24/10/2017 | Ce lundi, orientations budgétaires et stratégie aéroportuaire ont assuré de longs débats animés à l'occasion de la plénière du Conseil régional de Nouvelle-Aquitaine

Conseil régional Nouvelle-Aquitaine réunit en assemblée plénière le 23 octobre 2017

Alors que le Parlement débat de la loi de finances 2018 qui ne sera pas sans conséquence sur les ressources des collectivités locales et notamment régionales, le vote d'une décision modificative du Budget 2017 suivi de la présentation des orientations budgétaires pour 2018 ont donné lieu à quelques échanges au sein de l'hémicycle régional ce lundi 23 octobre. Au coeur des débats, la diminution des dépenses face aux charges de personnel, à l'harmonisation difficile. Mais, c'est lors du vote sur la stratégie régionale aéroportuaire que la séance plénière a vu se déchaîner les passions sur le fil, entre gros coups de colère et éclats de rire. Des échanges qui se sont achevés, exercice inhabituel au sein de l'instance régionale, par un vote public. Chaque élu, nommément appelé par le Président s'est ainsi exprimé à l'oral sur son vote.

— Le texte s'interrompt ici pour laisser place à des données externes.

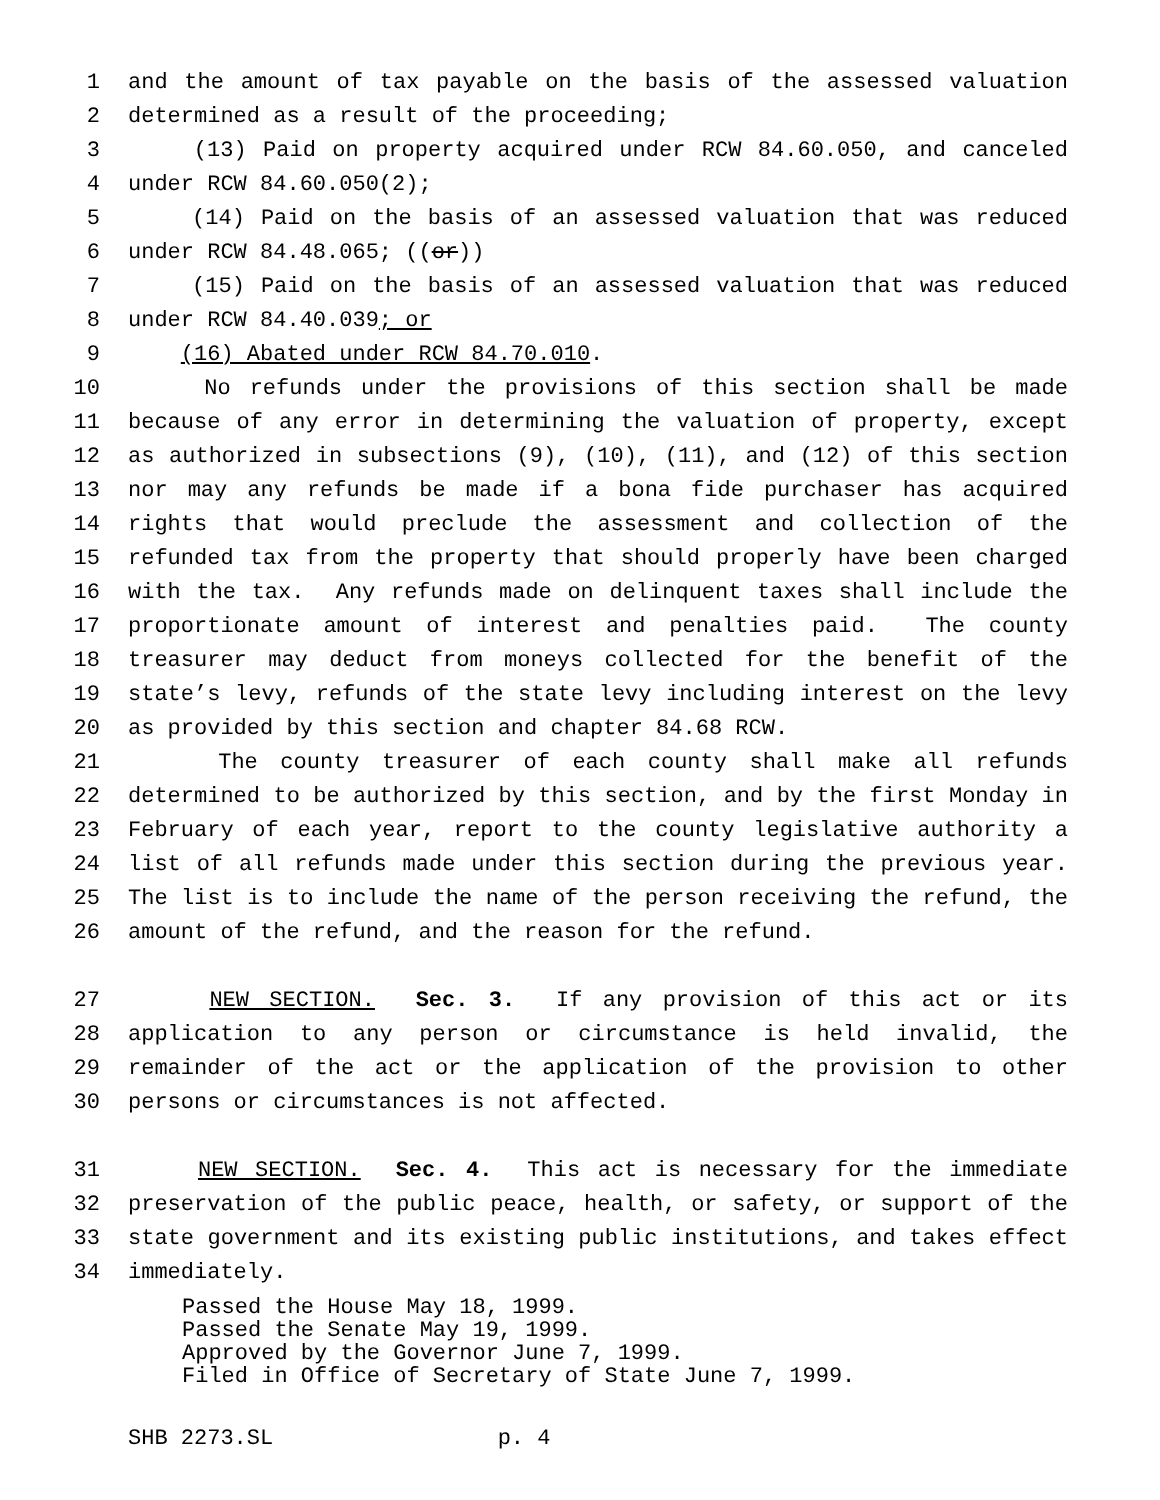1 and the amount of tax payable on the basis of the assessed valuation
2 determined as a result of the proceeding;
3 (13) Paid on property acquired under RCW 84.60.050, and canceled
4 under RCW 84.60.050(2);
5 (14) Paid on the basis of an assessed valuation that was reduced
6 under RCW 84.48.065; ((or))
7 (15) Paid on the basis of an assessed valuation that was reduced
8 under RCW 84.40.039; or
9 (16) Abated under RCW 84.70.010.
10 No refunds under the provisions of this section shall be made
11 because of any error in determining the valuation of property, except
12 as authorized in subsections (9), (10), (11), and (12) of this section
13 nor may any refunds be made if a bona fide purchaser has acquired
14 rights that would preclude the assessment and collection of the
15 refunded tax from the property that should properly have been charged
16 with the tax. Any refunds made on delinquent taxes shall include the
17 proportionate amount of interest and penalties paid. The county
18 treasurer may deduct from moneys collected for the benefit of the
19 state’s levy, refunds of the state levy including interest on the levy
20 as provided by this section and chapter 84.68 RCW.
21 The county treasurer of each county shall make all refunds
22 determined to be authorized by this section, and by the first Monday in
23 February of each year, report to the county legislative authority a
24 list of all refunds made under this section during the previous year.
25 The list is to include the name of the person receiving the refund, the
26 amount of the refund, and the reason for the refund.
27 NEW SECTION. Sec. 3. If any provision of this act or its
28 application to any person or circumstance is held invalid, the
29 remainder of the act or the application of the provision to other
30 persons or circumstances is not affected.
31 NEW SECTION. Sec. 4. This act is necessary for the immediate
32 preservation of the public peace, health, or safety, or support of the
33 state government and its existing public institutions, and takes effect
34 immediately.
Passed the House May 18, 1999.
Passed the Senate May 19, 1999.
Approved by the Governor June 7, 1999.
Filed in Office of Secretary of State June 7, 1999.
SHB 2273.SL p. 4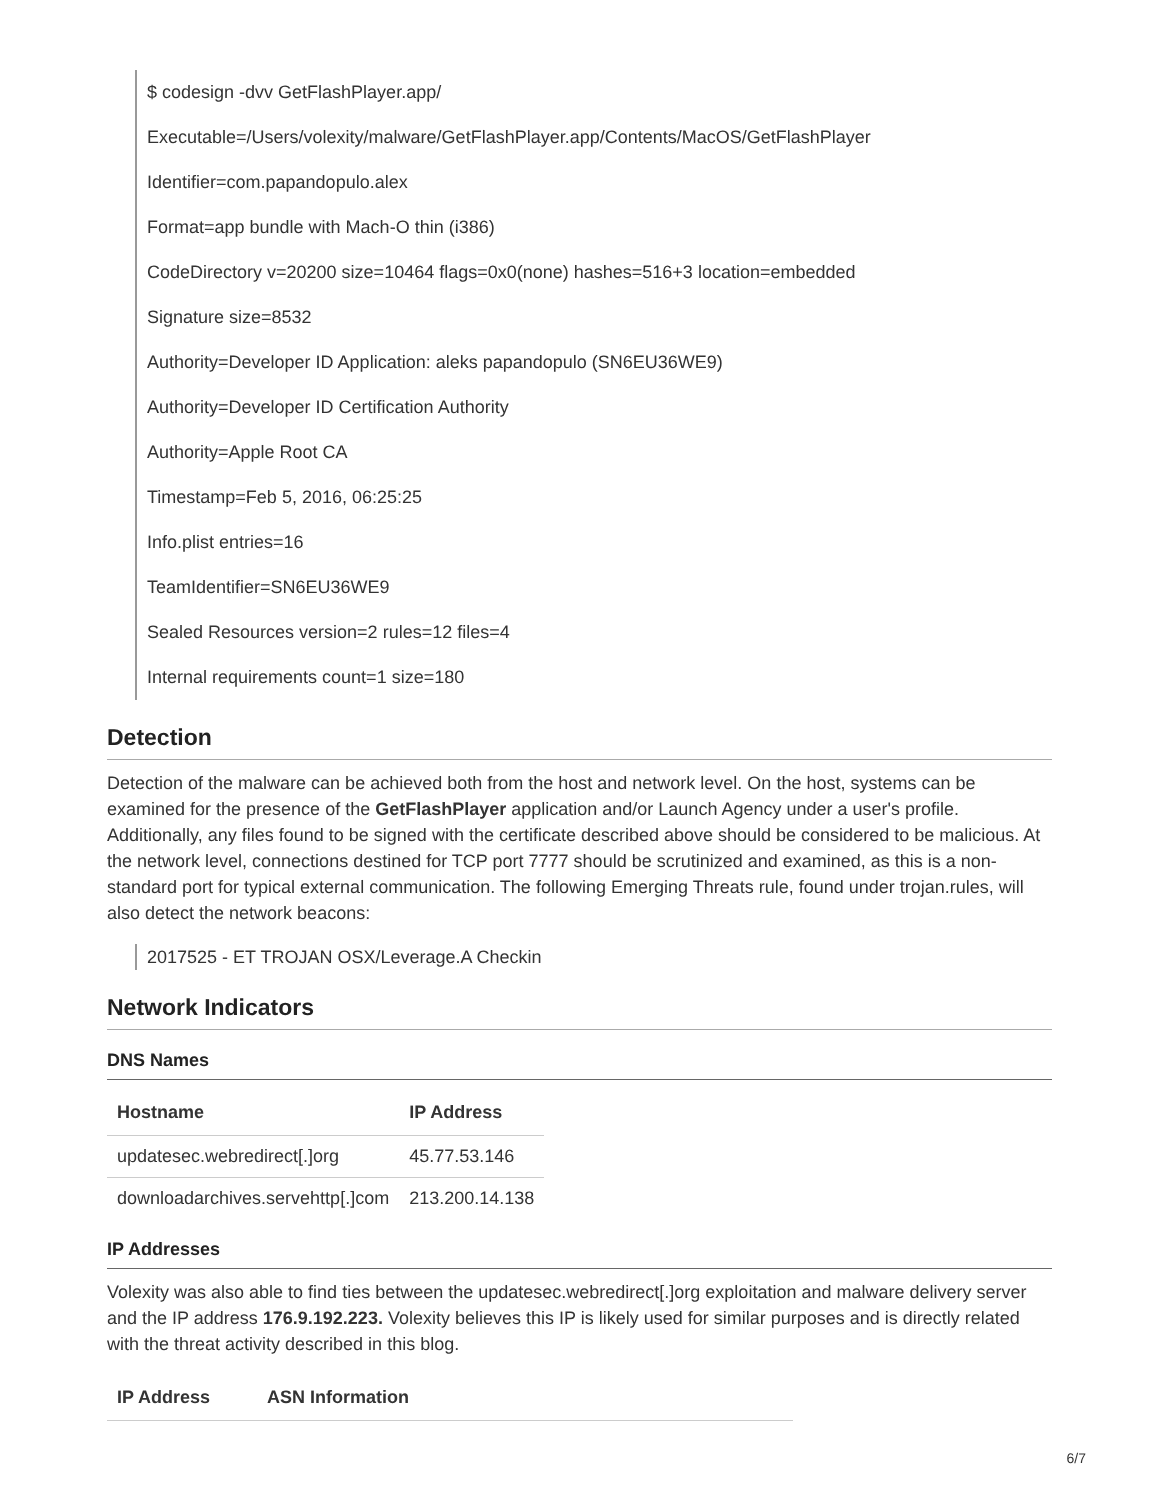$ codesign -dvv GetFlashPlayer.app/
Executable=/Users/volexity/malware/GetFlashPlayer.app/Contents/MacOS/GetFlashPlayer
Identifier=com.papandopulo.alex
Format=app bundle with Mach-O thin (i386)
CodeDirectory v=20200 size=10464 flags=0x0(none) hashes=516+3 location=embedded
Signature size=8532
Authority=Developer ID Application: aleks papandopulo (SN6EU36WE9)
Authority=Developer ID Certification Authority
Authority=Apple Root CA
Timestamp=Feb 5, 2016, 06:25:25
Info.plist entries=16
TeamIdentifier=SN6EU36WE9
Sealed Resources version=2 rules=12 files=4
Internal requirements count=1 size=180
Detection
Detection of the malware can be achieved both from the host and network level. On the host, systems can be examined for the presence of the GetFlashPlayer application and/or Launch Agency under a user's profile. Additionally, any files found to be signed with the certificate described above should be considered to be malicious. At the network level, connections destined for TCP port 7777 should be scrutinized and examined, as this is a non-standard port for typical external communication. The following Emerging Threats rule, found under trojan.rules, will also detect the network beacons:
2017525 - ET TROJAN OSX/Leverage.A Checkin
Network Indicators
DNS Names
| Hostname | IP Address |
| --- | --- |
| updatesec.webredirect[.]org | 45.77.53.146 |
| downloadarchives.servehttp[.]com | 213.200.14.138 |
IP Addresses
Volexity was also able to find ties between the updatesec.webredirect[.]org exploitation and malware delivery server and the IP address 176.9.192.223. Volexity believes this IP is likely used for similar purposes and is directly related with the threat activity described in this blog.
| IP Address | ASN Information |
| --- | --- |
6/7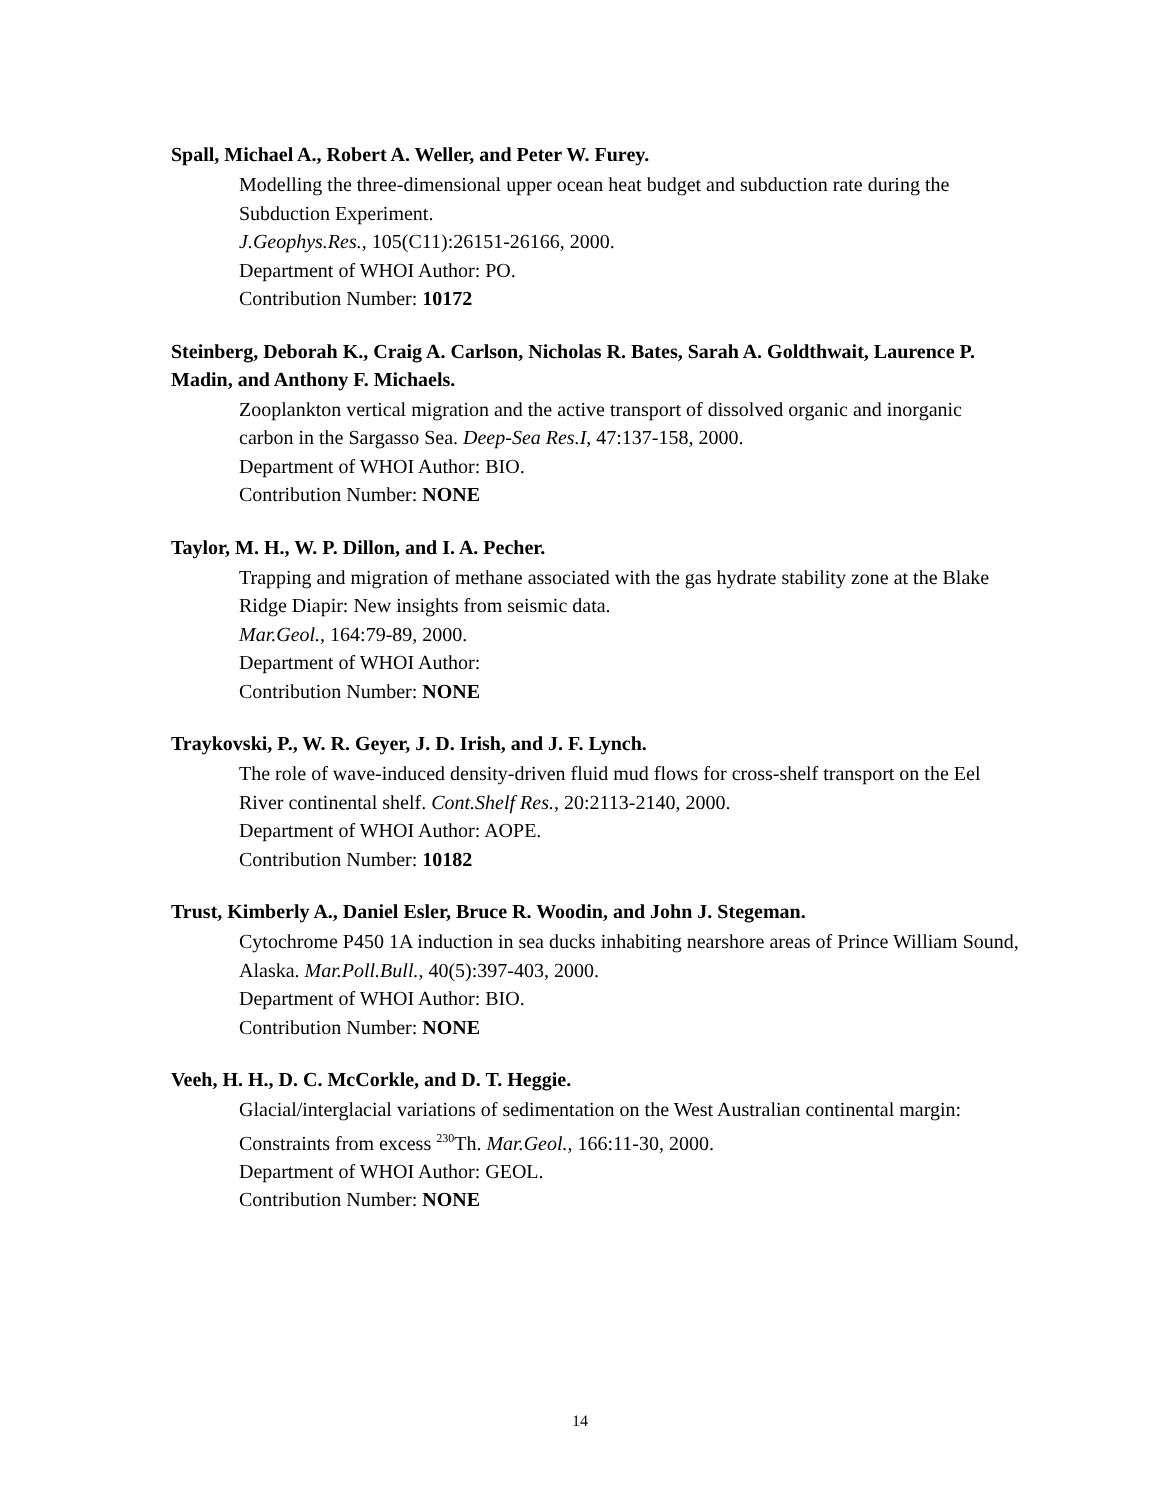Spall, Michael A., Robert A. Weller, and Peter W. Furey.
Modelling the three-dimensional upper ocean heat budget and subduction rate during the Subduction Experiment.
J.Geophys.Res., 105(C11):26151-26166, 2000.
Department of WHOI Author: PO.
Contribution Number: 10172
Steinberg, Deborah K., Craig A. Carlson, Nicholas R. Bates, Sarah A. Goldthwait, Laurence P. Madin, and Anthony F. Michaels.
Zooplankton vertical migration and the active transport of dissolved organic and inorganic carbon in the Sargasso Sea. Deep-Sea Res.I, 47:137-158, 2000.
Department of WHOI Author: BIO.
Contribution Number: NONE
Taylor, M. H., W. P. Dillon, and I. A. Pecher.
Trapping and migration of methane associated with the gas hydrate stability zone at the Blake Ridge Diapir: New insights from seismic data.
Mar.Geol., 164:79-89, 2000.
Department of WHOI Author:
Contribution Number: NONE
Traykovski, P., W. R. Geyer, J. D. Irish, and J. F. Lynch.
The role of wave-induced density-driven fluid mud flows for cross-shelf transport on the Eel River continental shelf. Cont.Shelf Res., 20:2113-2140, 2000.
Department of WHOI Author: AOPE.
Contribution Number: 10182
Trust, Kimberly A., Daniel Esler, Bruce R. Woodin, and John J. Stegeman.
Cytochrome P450 1A induction in sea ducks inhabiting nearshore areas of Prince William Sound, Alaska. Mar.Poll.Bull., 40(5):397-403, 2000.
Department of WHOI Author: BIO.
Contribution Number: NONE
Veeh, H. H., D. C. McCorkle, and D. T. Heggie.
Glacial/interglacial variations of sedimentation on the West Australian continental margin: Constraints from excess <sup>230</sup>Th. Mar.Geol., 166:11-30, 2000.
Department of WHOI Author: GEOL.
Contribution Number: NONE
14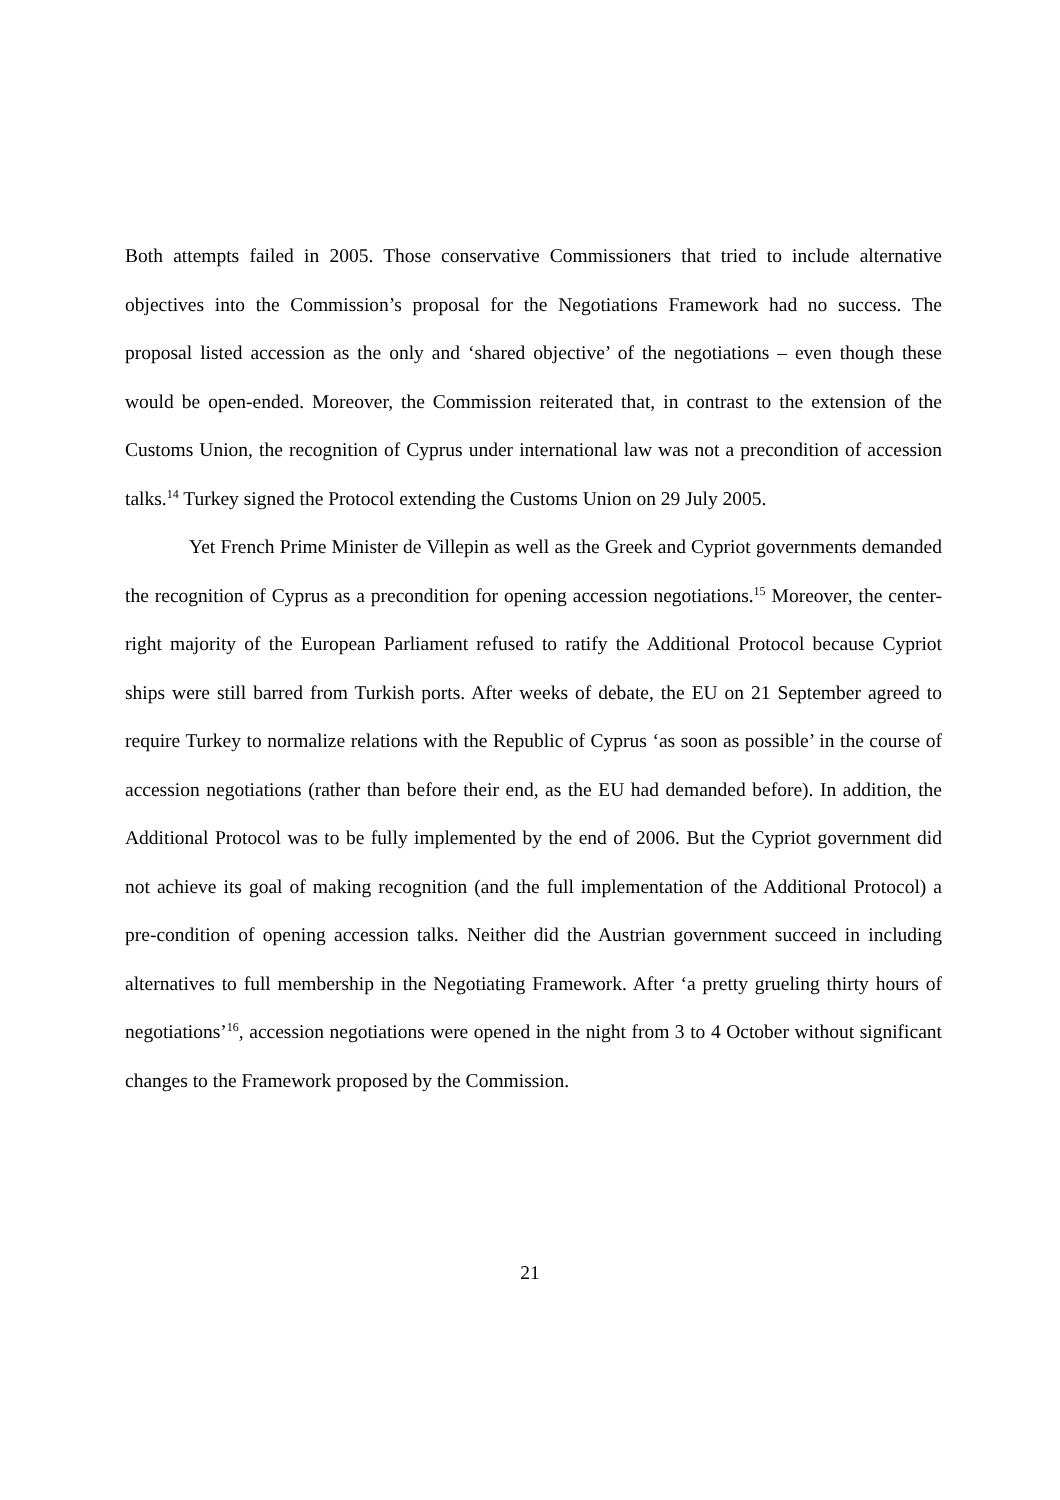Both attempts failed in 2005. Those conservative Commissioners that tried to include alternative objectives into the Commission’s proposal for the Negotiations Framework had no success. The proposal listed accession as the only and ‘shared objective’ of the negotiations – even though these would be open-ended. Moreover, the Commission reiterated that, in contrast to the extension of the Customs Union, the recognition of Cyprus under international law was not a precondition of accession talks.<sup>14</sup> Turkey signed the Protocol extending the Customs Union on 29 July 2005.
Yet French Prime Minister de Villepin as well as the Greek and Cypriot governments demanded the recognition of Cyprus as a precondition for opening accession negotiations.<sup>15</sup> Moreover, the center-right majority of the European Parliament refused to ratify the Additional Protocol because Cypriot ships were still barred from Turkish ports. After weeks of debate, the EU on 21 September agreed to require Turkey to normalize relations with the Republic of Cyprus ‘as soon as possible’ in the course of accession negotiations (rather than before their end, as the EU had demanded before). In addition, the Additional Protocol was to be fully implemented by the end of 2006. But the Cypriot government did not achieve its goal of making recognition (and the full implementation of the Additional Protocol) a pre-condition of opening accession talks. Neither did the Austrian government succeed in including alternatives to full membership in the Negotiating Framework. After ‘a pretty grueling thirty hours of negotiations’<sup>16</sup>, accession negotiations were opened in the night from 3 to 4 October without significant changes to the Framework proposed by the Commission.
21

Un budget vissé à 0% d'évolution par le contexte législatif

Comme l'ont rappelé Alain Rousset et Andréa Brouille, vice-présidente de la région en charge des finances, les contraintes sur les finances des collectivités locales s'apprêtent à se resserrer. Si sur la suppression du fonds de soutien de 450 M€ originellement dédiée à la reprise des actions économiques des Départements par les Régions Alain Rousset « espère un geste de la part du Premier Ministre », c'est pour l'heure une enveloppe de 51M€ destinée au TPE et PMI qui menace très sérieusement de s'envoler pour la Nouvelle-Aquitaine. Par ailleurs, une dotation liée à la réforme de la taxe professionnelle se voit minorée de 5 M€ pour la Région. Bref un total de 56M€ de crédits supprimés dès 2018 pour la Région. Le tout sans oublier l'objectif de 13 milliards d'euros d'économie sur la période 2018-2022 (au niveau national) accompagnée d'une norme d'évolution maximale des dépenses à +1,2% par an, « contractualisée » avec un Etat distribuant bonus ou malus, en cas de non respect.

« Un contexte de baisse des recettes qui ne doit pour autant pas dévier la Région de sa trajectoire financière et de ses objectifs pour la mandature à savoir un objectif minimum de 17% de taux d'épargne brute, une capacité de désendettement inférieure à 7 ans, et un investissement compris entre 780 M€ et 820 M€ », rappelle Andréa Brouille. Pour y parvenir, et face à une progression de la dépense déjà estimée à +2% du budget de fonctionnement, la vice présidente annonce « un objectif de baisse en section fonctionnement de 3% en crédits de paiement, et 1% en autorisation de programme, et un objectif de stabilité en investissement ». Au total un budget vissé à 0% d'évolution mais dont les priorités, « restent les mêmes » assure le Président de la Région : économie et emploi, de la recherche la performance industrielle jusqu'à la formation, jeunesse (construction rénovation de lycées et CFA et accompagnement des jeunes), aménagement du territoire ou encore transition énergétique et écologique.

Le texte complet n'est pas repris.